- **Dataset entries**
——
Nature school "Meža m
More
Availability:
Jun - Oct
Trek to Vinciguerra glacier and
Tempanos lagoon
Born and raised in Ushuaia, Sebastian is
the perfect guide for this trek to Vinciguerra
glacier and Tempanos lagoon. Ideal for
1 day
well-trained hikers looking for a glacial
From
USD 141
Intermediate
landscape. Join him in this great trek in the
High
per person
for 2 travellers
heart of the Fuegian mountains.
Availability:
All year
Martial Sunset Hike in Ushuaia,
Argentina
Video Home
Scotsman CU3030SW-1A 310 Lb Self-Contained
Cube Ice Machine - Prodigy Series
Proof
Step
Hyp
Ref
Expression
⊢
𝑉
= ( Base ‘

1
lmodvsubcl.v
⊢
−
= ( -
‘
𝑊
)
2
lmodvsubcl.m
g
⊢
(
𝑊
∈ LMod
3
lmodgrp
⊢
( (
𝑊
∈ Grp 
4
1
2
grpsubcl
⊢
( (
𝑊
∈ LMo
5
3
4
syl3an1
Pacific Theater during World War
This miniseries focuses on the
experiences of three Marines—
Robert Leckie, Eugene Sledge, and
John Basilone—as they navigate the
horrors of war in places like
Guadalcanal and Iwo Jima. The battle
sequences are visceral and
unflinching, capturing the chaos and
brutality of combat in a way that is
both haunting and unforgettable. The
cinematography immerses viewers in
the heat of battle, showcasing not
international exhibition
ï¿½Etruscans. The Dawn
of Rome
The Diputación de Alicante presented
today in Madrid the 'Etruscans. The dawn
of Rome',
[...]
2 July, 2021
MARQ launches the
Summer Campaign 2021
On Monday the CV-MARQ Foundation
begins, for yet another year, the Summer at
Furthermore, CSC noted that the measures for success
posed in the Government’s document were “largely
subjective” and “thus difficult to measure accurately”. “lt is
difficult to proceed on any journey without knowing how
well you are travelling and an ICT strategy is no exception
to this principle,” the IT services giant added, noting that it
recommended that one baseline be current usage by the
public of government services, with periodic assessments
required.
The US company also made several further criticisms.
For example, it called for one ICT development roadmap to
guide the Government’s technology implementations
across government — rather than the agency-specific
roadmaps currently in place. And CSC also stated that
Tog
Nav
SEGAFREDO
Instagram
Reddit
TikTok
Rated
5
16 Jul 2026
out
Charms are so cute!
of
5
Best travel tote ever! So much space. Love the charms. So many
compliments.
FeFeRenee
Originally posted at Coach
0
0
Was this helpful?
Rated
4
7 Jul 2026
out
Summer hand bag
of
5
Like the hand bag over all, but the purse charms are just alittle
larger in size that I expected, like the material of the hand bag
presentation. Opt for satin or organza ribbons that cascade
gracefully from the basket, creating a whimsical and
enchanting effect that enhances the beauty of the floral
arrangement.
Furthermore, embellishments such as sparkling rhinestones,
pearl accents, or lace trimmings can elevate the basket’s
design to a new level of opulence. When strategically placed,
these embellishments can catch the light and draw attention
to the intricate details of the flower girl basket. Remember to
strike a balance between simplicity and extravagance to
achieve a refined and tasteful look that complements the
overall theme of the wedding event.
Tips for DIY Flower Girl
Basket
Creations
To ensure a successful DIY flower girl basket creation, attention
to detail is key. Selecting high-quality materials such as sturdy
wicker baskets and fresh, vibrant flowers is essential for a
——
- **WORK INSTRUCTION**
How many lines in the entries above contain the string "year"? Reply with the number alone.

- **OUTPUT BELOW**
2